Saved data entries ▸
Start of Block
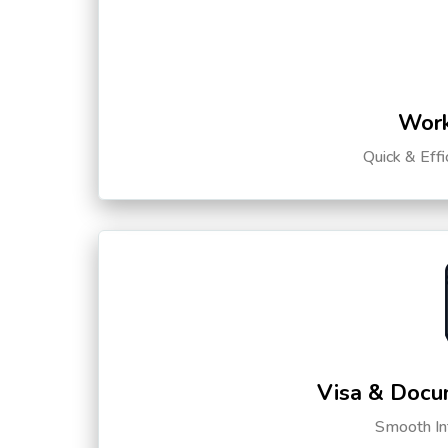
Work
Quick & Eff
Visa & Docu
Smooth Int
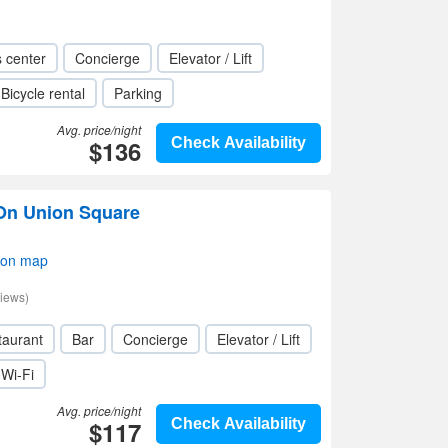
s center
Concierge
Elevator / Lift
Bicycle rental
Parking
Avg. price/night
$136
Check Availability
 On Union Square
 on map
iews)
taurant
Bar
Concierge
Elevator / Lift
Wi-Fi
Avg. price/night
$117
Check Availability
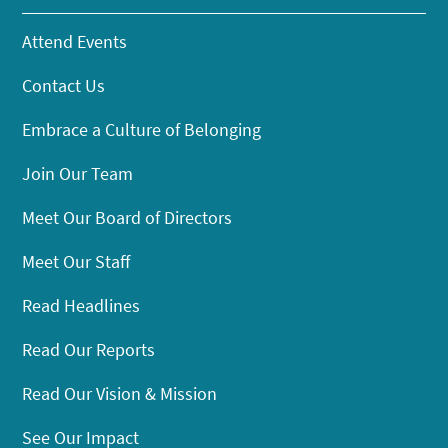
Attend Events
Contact Us
Embrace a Culture of Belonging
Join Our Team
Meet Our Board of Directors
Meet Our Staff
Read Headlines
Read Our Reports
Read Our Vision & Mission
See Our Impact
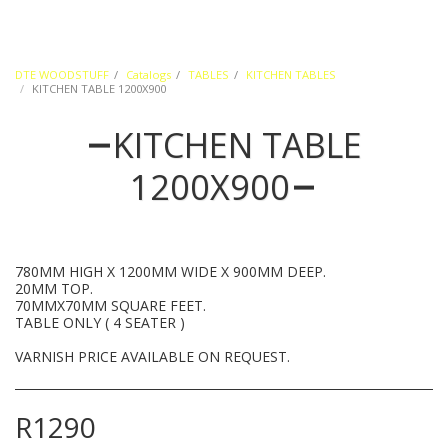
DTE WOODSTUFF
Catalogs
TABLES
KITCHEN TABLES
KITCHEN TABLE 1200X900
KITCHEN TABLE
1200X900
780MM HIGH X 1200MM WIDE X 900MM DEEP.
20MM TOP.
70MMX70MM SQUARE FEET.
TABLE ONLY ( 4 SEATER )
VARNISH PRICE AVAILABLE ON REQUEST.
R
1290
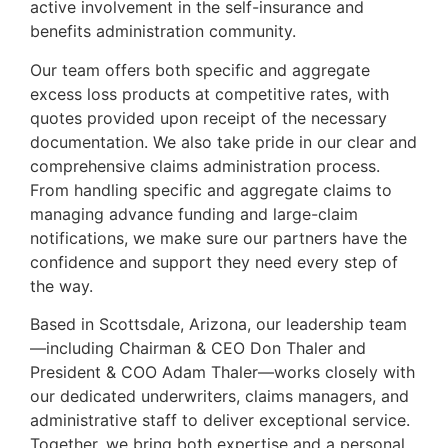
active involvement in the self-insurance and
benefits administration community.
Our team offers both specific and aggregate
excess loss products at competitive rates, with
quotes provided upon receipt of the necessary
documentation. We also take pride in our clear and
comprehensive claims administration process.
From handling specific and aggregate claims to
managing advance funding and large-claim
notifications, we make sure our partners have the
confidence and support they need every step of
the way.
Based in Scottsdale, Arizona, our leadership team
—including Chairman & CEO Don Thaler and
President & COO Adam Thaler—works closely with
our dedicated underwriters, claims managers, and
administrative staff to deliver exceptional service.
Together, we bring both expertise and a personal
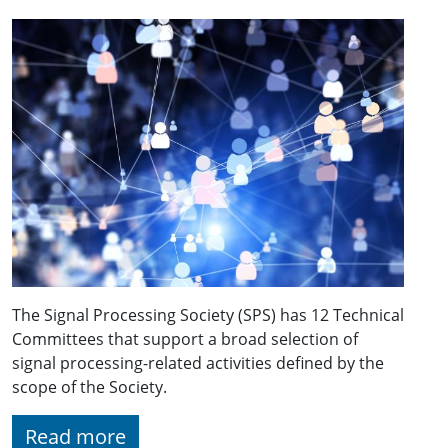
The Signal Processing Society (SPS) has 12 Technical
Committees that support a broad selection of
signal processing-related activities defined by the
scope of the Society.
Read more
End of Block
Exercise objective ▸
Gather every line of the listing that contains the word "aggregate" and copy each one out in full.

Answer for this exercise ▸
Our team offers both specific and aggregate
From handling specific and aggregate claims to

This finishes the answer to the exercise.